Так прошло месяца три. Мы отыграли премьеру и ещё два дополнительных спектакля. За это время у меня случилось несколько свиданий с Ниной: её лицо, «слегка приоткрытое» на первом свидании, к седьмому достигло фазы «почти открытое». Я водил её в дорогущую «Сказку», где делают умопомрачительные пирожные и подают лучший в городе жасминовый чай (любимый напиток Нины). Мы обсуждали дела в труппе (наша общая тема) и делились личными историями. Я рассказывал о том, где бывал с родителями, с юмором поведал о нокауте в покойницкой и напропалую высмеивал Выготского – его манеру кашлянуть в кулак, прежде чем начать говорить, его вечно взъерошенную причёску, не подкреплённую привычкой регулярно мыть голову, и даже его татуировку на правом предплечье «Sapienti sat» («Для кого он это написал – для древних римлян, что ли?»). Нина призналась, что хочет стать профессиональной актрисой (я горячо поддержал), рассказывала, какие ментальные путешествия произвели на неё наиболее сильное впечатление (для жёлтых и оранжевых реальные поездки, к сожалению, почти недоступны), а о своей семье говорила неохотно. Однажды только с огорчением сообщила, что младший брат, кажется, растёт оболтусом, и она сильно переживает, как бы он не скатился в оранжевые. В другой раз упомянула, что никогда не видела своего отца воочию, что, впрочем, сближает её с братом: тот тоже своего – никогда.

Свидания заканчивались поцелуями и ничего не гарантировали – в этом присутствовали и горечь, и повышенная ценность следующего свидания. Довольно скоро выяснилось, что такие же свидания у неё проходят и с Выготским. Когда, заподозрив неладное, я спросил Нину об этом напрямую, она и не подумала отпираться, ответив, что пока не может отдать предпочтение ни одному из нас. Как человек зелёных взглядов, я теоретически признавал её право встречаться с нами обоими, и, если уж на то пошло, не только с нами, и всё же чувствовал, что границы моей толерантности, которые раньше казались далёкими, как горизонт, стремительно приблизились, и становятся тесны, как одежда из которой вот-вот вырастешь.

Между тем подступил июль, в студии состоялось последнее в этом сезоне собрание труппы, после чего в театре наступали каникулы до сентября.
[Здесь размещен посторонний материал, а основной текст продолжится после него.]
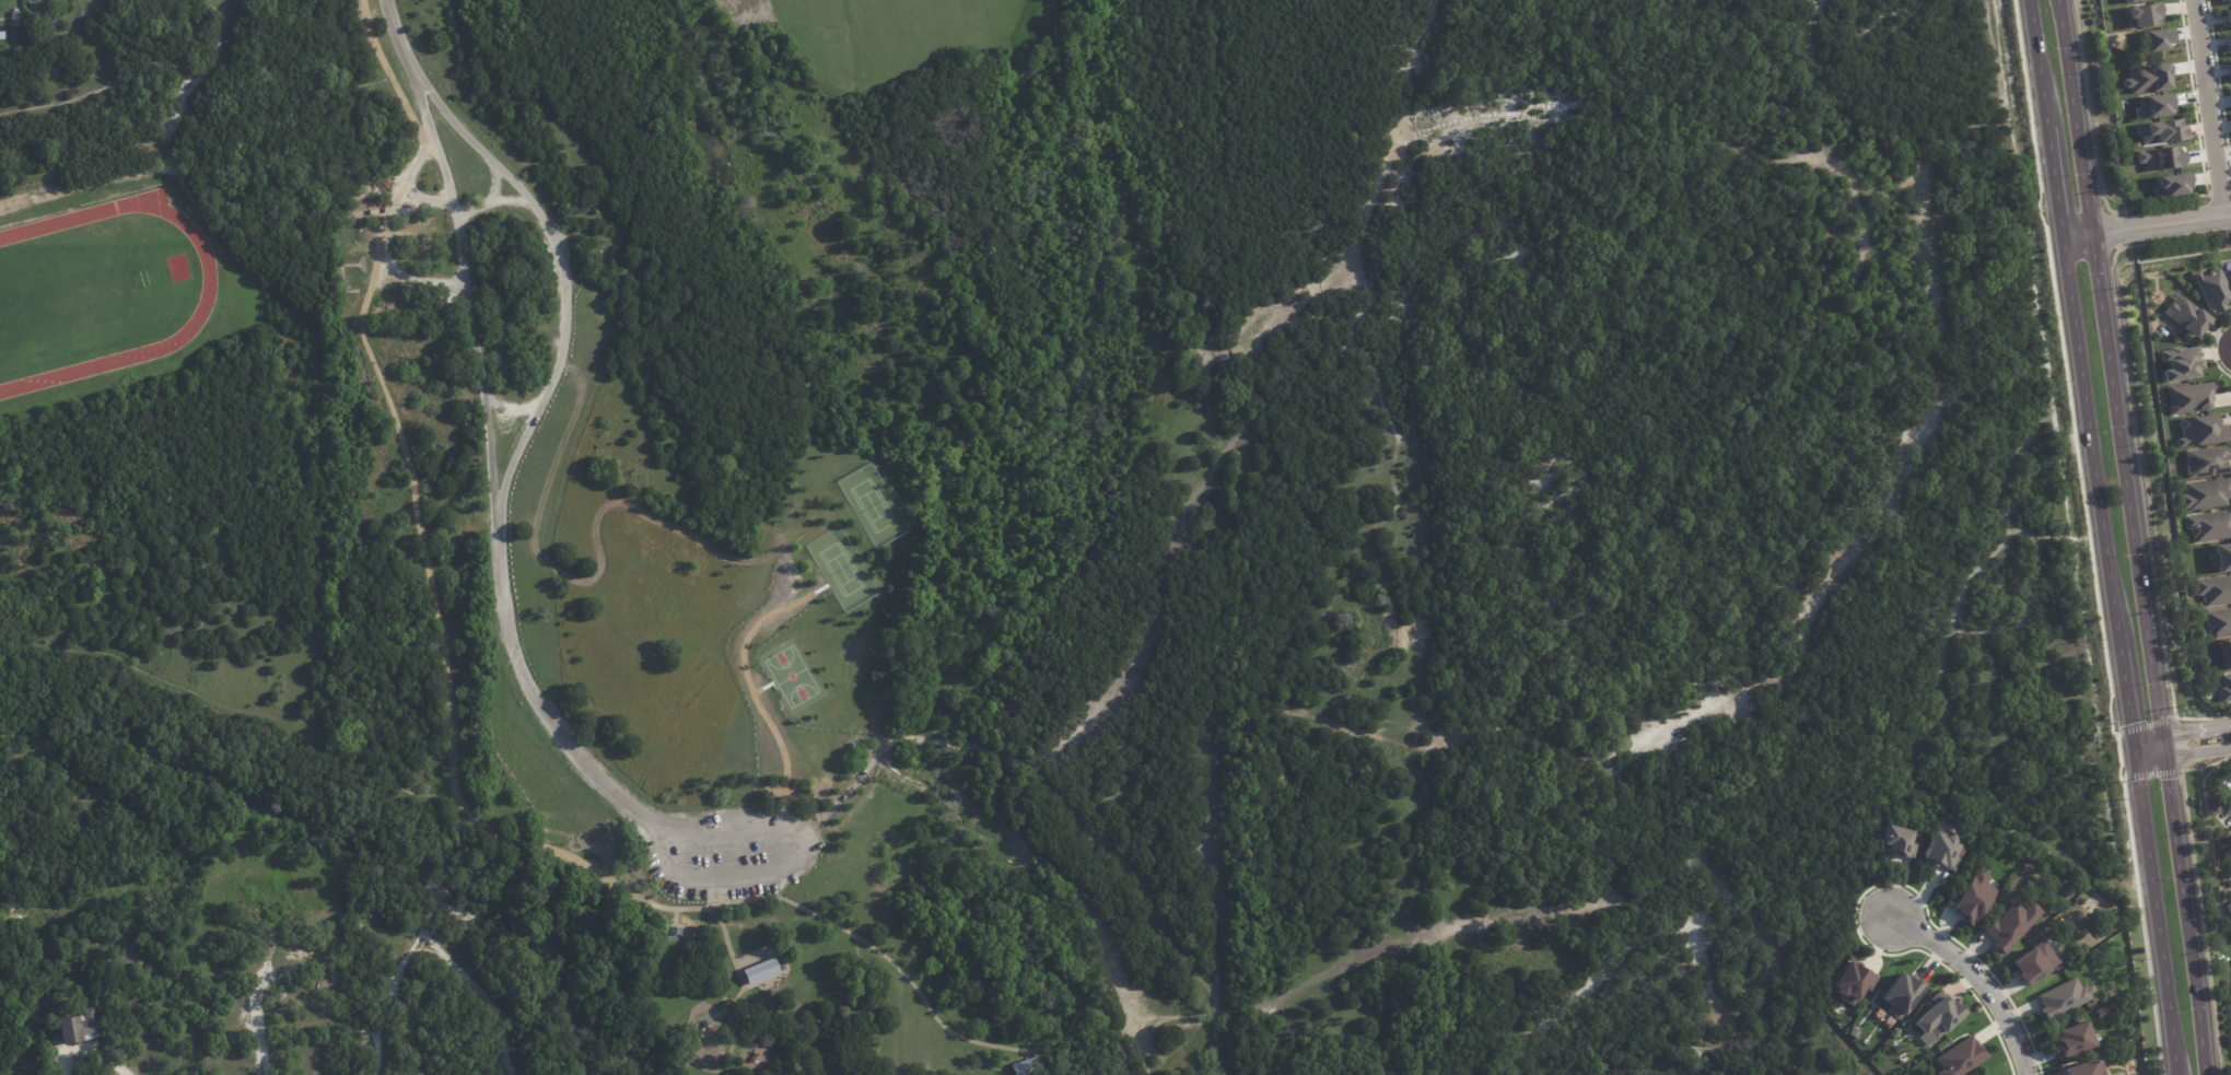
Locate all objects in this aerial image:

Оттягивать решение вопроса дальше не было никаких сил. В щемящей суете всеобщего прощания перед двухмесячным расставанием я, минуя Выготского, кинул на ходу:

– Надо поговорить. Втроём.

В ответ он кивнул своей кудлатой головой.

Последние артистические объятия происходили у подножия величественной лестницы, после чего труппа – группками и поодиночке – растворялась в остывающем от дневного жара городе. Мы увязались за Ниной, и объяснение состоялось сразу же за углом:

– Он или я?

– Так продолжаться больше не может!

– Ты же сама понимаешь!..

Я ещё никогда не видел у неё такого открытого лица – даже на премьере. Похоже, Нина совсем не ожидала, что мы выступим единым фронтом, и растерялась. Она не произносила ни слова, её губы подрагивали, карие глаза распахнулись во всю ширь: она смотрела то на Ивана, то на меня, как будто спрашивала: «Зачем вы это делаете?», и, наконец, опустила взгляд вниз – к туфлям Выготского и моим кроссовкам, словно предчувствуя, что именно им предстоит сыграть в этом деле решающую роль.

А потом случилось неожиданное:

– Почему вы сами не можете это решить?

Мы в растерянности переглянулись: зелёная девушка никогда бы не произнесла такой – по сути, оранжевой – фразы. Впрочем, зелёная девушка с самого начала оговорила бы все условия, на которых согласна с нами встречаться, да и вообще не допустила бы такого разгула неконструктивных страстей.

Но делать было нечего. Мы засуетились.

– Ты же нас подождёшь?

– Одного из нас?

– Хотя бы вон там – в кафешке?

Так же молча, она кивнула. Мы проводили её до кафе, выбрали столик у прозрачной стены, чтобы она могла видеть вход в переулок, откуда появится я/он, оплатили жасминовый чай и самые соблазнительные пирожные и, пообещав, не затягивать, вывалились наружу.

– И куда теперь? – поинтересовался я у Ивана.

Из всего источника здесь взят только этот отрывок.